Dinosaurs in Antarctica

For long, scientists thought Antarctica had no dinosaurs as there was no evidence. Dinosaur fossils were discovered here not very long ago, indicating that it was once warm enough to let the ‘terrible lizards’ thrive. But they could not live there when the continent froze around 34 million years ago. That is mainly why so few fossils have been found in Antarctica. It is also because very little of the rocks’ surface from the age of the dinosaurs is exposed here, and uncovering them needs a lot of effort, time, and funds.

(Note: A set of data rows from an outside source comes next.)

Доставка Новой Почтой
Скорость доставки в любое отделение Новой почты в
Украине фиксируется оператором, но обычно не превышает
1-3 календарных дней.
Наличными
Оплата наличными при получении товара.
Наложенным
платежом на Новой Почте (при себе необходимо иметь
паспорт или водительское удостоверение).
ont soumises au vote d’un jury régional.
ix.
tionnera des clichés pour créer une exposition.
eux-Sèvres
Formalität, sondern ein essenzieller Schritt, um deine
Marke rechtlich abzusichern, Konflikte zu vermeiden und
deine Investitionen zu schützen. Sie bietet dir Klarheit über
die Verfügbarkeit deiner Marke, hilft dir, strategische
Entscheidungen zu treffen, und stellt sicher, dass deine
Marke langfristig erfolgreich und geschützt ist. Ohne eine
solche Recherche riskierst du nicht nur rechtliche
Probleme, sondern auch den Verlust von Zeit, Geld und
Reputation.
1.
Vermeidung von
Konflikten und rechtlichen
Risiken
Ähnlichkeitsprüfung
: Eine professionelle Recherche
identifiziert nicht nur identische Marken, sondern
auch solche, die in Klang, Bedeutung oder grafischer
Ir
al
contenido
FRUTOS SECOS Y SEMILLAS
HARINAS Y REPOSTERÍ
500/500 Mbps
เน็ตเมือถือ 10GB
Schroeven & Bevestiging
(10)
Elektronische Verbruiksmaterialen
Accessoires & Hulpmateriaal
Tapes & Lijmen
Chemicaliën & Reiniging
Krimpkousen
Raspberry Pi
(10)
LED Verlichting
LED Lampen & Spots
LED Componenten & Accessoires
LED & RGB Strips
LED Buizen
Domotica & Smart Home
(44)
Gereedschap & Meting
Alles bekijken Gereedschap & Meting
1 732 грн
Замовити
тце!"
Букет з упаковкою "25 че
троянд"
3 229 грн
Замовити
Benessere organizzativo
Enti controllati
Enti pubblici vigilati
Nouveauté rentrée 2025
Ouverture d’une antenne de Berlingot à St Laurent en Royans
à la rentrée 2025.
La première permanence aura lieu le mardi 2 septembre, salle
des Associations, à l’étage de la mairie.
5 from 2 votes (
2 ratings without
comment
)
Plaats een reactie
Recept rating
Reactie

Paleontologists discovered the first dinosaur fossils in 1990-91 in the central Transantarctic Mountains of the continent. They uncovered the bones of Cryolophosaurus ellioti near the Beardmore Glacier at a site on Mount Kirkpatrick. It was a species unknown to science at that time. Another unknown dinosaur’s bones were unearthed alongside this specimen, later known as Glacialisaurus hammeri. More excavations on Mt. Kirkpatrick in 2003 revealed more species of Cryolophosaurus and Glacialisaurus. They date back to the Mesozoic era nearly 200 million years ago when the continent was a temperate forest attached to Australia, forming a part of Gondwanaland.

Dinosaurs in Antarctica

List of Dinosaurs That Lived In Antarctica

  • Antarctopelta
  • Cryolophosaurus
  • Glacialisaurus
  • Imperobator
  • Morrosaurus
  • Trinisaura

Places Where the Fossils are Preserved

The actual dinosaur fossils of Antarctica can be seen at the Buffalo Museum of Science, New York. Visitors can also dig up the pretend fossils in a simulated Antarctic environment. Some museums, like the Witte Museum in San Antonio, Texas, and the Natural History Museum of Utah, have periodic Antarctic dinosaur exhibits of fossils.